I refuse to let days slip by unnoticed. Each entry is a conscious act of attention, a way of saying "I was here, I was awake, I was paying attention." Without writing, I fear my life would become a blur of forgotten moments.

Medicine and healing

Writing is how I think, how I learn, how I process pain, how I make sense of experience. The act of putting words to suffering transforms it from something that happens to me into something I can examine, understand, and eventually release.

Writing can be medicine when written from bone and blood rather than theory and ambition.

Legacy and connection

I write because I want to leave something meaningful behind. Not just for myself, but for others who might find themselves in similar struggles. My writing is imperfect, personal, and honest.

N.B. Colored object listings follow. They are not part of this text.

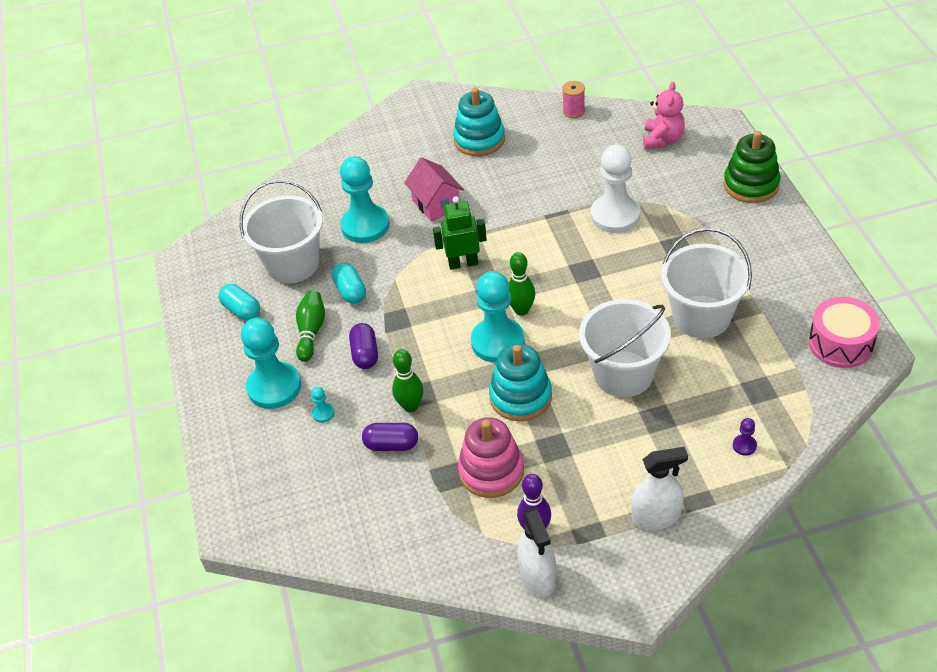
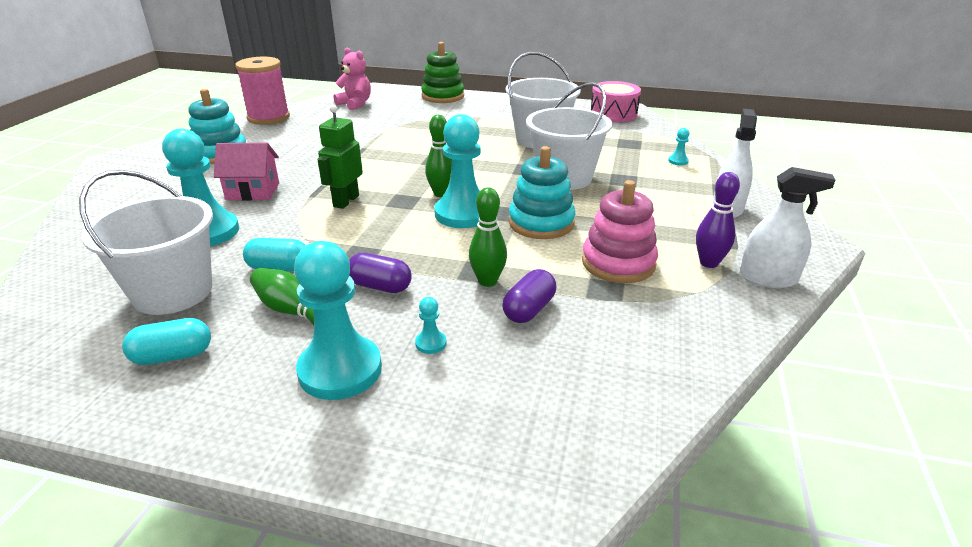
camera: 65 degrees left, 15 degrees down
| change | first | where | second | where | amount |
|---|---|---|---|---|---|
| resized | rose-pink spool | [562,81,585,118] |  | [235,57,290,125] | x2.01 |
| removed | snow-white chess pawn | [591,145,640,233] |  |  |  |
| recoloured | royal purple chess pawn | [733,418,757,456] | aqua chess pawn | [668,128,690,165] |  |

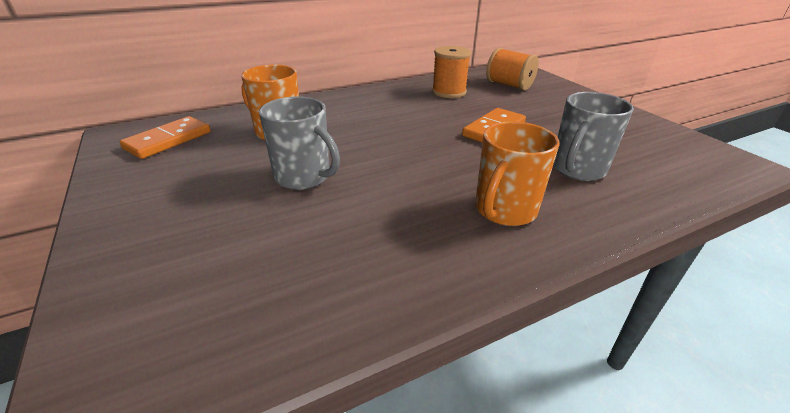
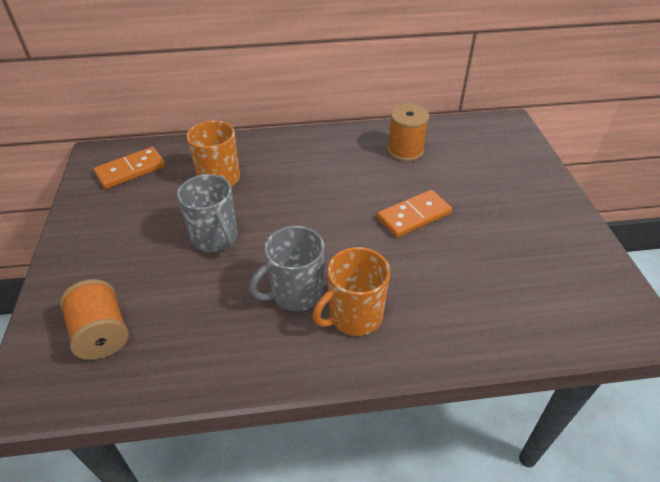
camera: 20 degrees right, 10 degrees up
| change | first | where | second | where | amount |
|---|---|---|---|---|---|
| moved | orange-coloured spool | [486,48,539,90] |  | [60,279,129,360] |  |
| moved | ash-grey tea mug | [553,92,634,181] |  | [249,226,324,311] |  |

I write to connect with others, to help them feel less alone. My words are my way of reaching across the void, of saying "I see you, I understand, you're not alone."

What I've learned about writing

Be prolific, not perfect

After writing for over a decade and publishing hundreds of pieces, I've learned that quality emerges from quantity, not despite it. Writer's block doesn't exist. It's the fear of editing while trying to create. The solution is to write badly, write freely, write everything. You can't edit a blank page.

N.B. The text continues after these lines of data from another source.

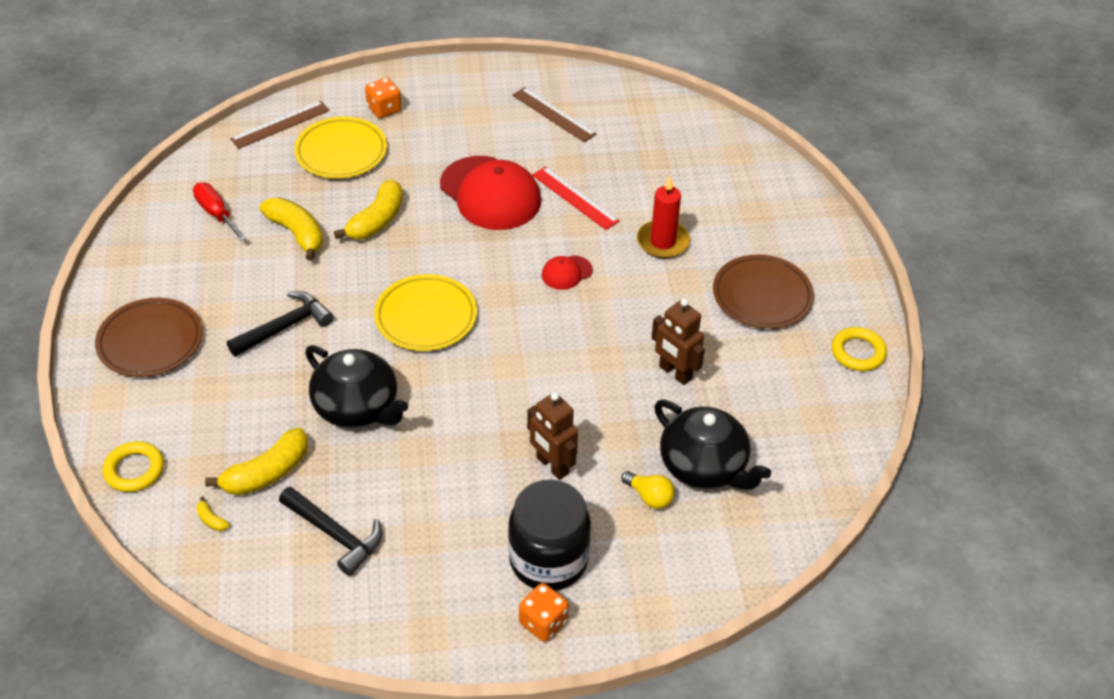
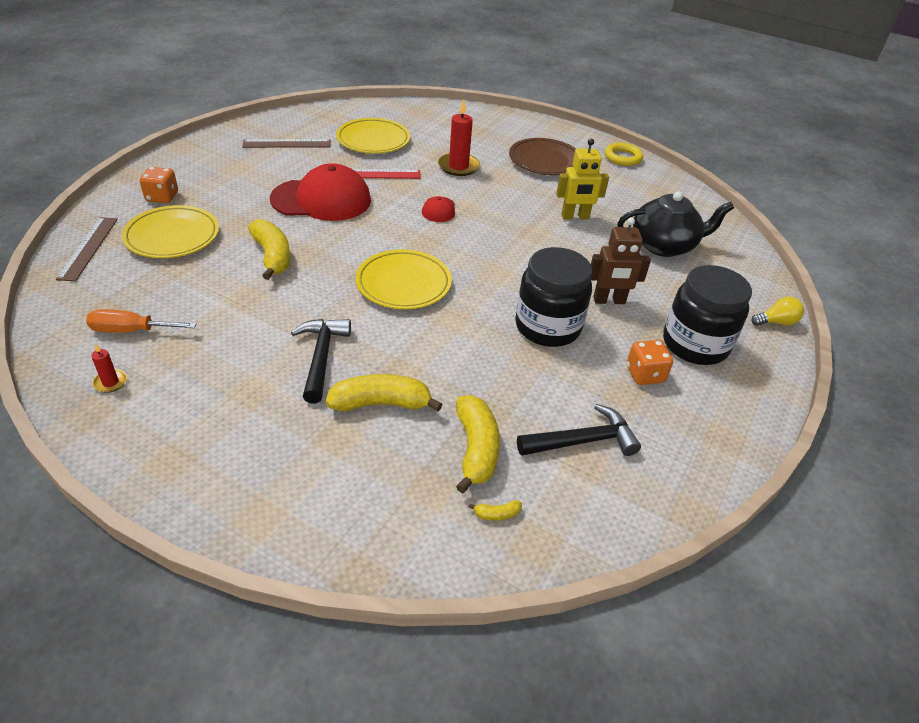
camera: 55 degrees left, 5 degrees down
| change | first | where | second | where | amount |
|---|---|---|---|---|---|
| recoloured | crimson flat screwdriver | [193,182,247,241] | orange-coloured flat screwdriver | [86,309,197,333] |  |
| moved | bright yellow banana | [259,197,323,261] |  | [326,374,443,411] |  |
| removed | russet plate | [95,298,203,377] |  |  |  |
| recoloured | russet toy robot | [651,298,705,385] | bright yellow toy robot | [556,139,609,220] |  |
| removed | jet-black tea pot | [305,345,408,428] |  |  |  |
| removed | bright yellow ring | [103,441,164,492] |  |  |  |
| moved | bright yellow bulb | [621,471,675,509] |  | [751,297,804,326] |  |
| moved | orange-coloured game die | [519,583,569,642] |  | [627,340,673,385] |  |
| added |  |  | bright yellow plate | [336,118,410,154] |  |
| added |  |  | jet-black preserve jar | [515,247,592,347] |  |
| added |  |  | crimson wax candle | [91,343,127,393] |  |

Treat creativity as labour, not mysticism. Show up, do the work, accept that some days will be better than others. Consistency matters more than any individual session.

Own your domain, own your words

The independent web matters because platforms can change the rules overnight. What you build on rented land can disappear with a policy update or business decision.

Having your own site and domain means your words persist as long as you maintain them. No ads unless you choose them. No feeds to make you anxious. Just your words and the people who want to read them.

Write for humans

Writing advice focuses on tactics. Headlines, SEO, formatting hacks. But tactics without substance is just noise.

Good writing requires three things: mechanics (grammar, syntax, rhythm), creativity (what you're saying and why), and voice (who you are, what makes you different). Voice is permission to be yourself on the page.

Start ugly, show up anyway

Perfectionism is fear dressed as standards. Start ugly. It's about the act, the intention of getting it done. Not trying to modify everything for the sake of others.

I've wanted a "fun blog" for over a decade, but fear of being known, of unmasking, kept me from authentic expression. The solution? Just write the words and have them appear.

The world needs writers

In 2017, I believed the internet gave everyone the power to write. Now I see the word "blogging" has been hollowed out, its corpse animated by marketing speak about funnels and optimization.

The world needs thinkers willing to believe they have something worth saying. Not content creators, not influencers, not SEO optimizers. Writers. People who understand that words arranged with care can outlast platforms and trends.

Build community, not audience

On platforms, everyone is simultaneously self-promoting to an audience of zero. The only way to be heard is to scream louder than everyone else. Writers who should be allies become competitors for scraps of attention.

The indie web builds community differently. RSS feeds, webrings, blogrolls, webmentions. Thoughtful connections between people who chose to follow you, not people who doomscroll past your posts between ads.

The practice

Daily practice

Write every day, even if it's garbage. Thirty minutes of freewriting. Delete half of it. Keep the rest. Show up tomorrow and do it again.

Read like a writer

Consume mindfully, not endlessly. Build a personal repertoire of references that your work can refract, expand, and synthesize through your own voice.

Embrace constraints

Use whatever notebook, app, or recorder is at hand. Let the mess exist and mine it later. The point is presence and capturing sparks before they dissipate.

Mythologize your experience

Pull from your own life, create throughlines and themes. Most of this can only be done in retrospect, in putting the constellations of events together in hindsight. We cannot know the arc of our narrative while we're living it.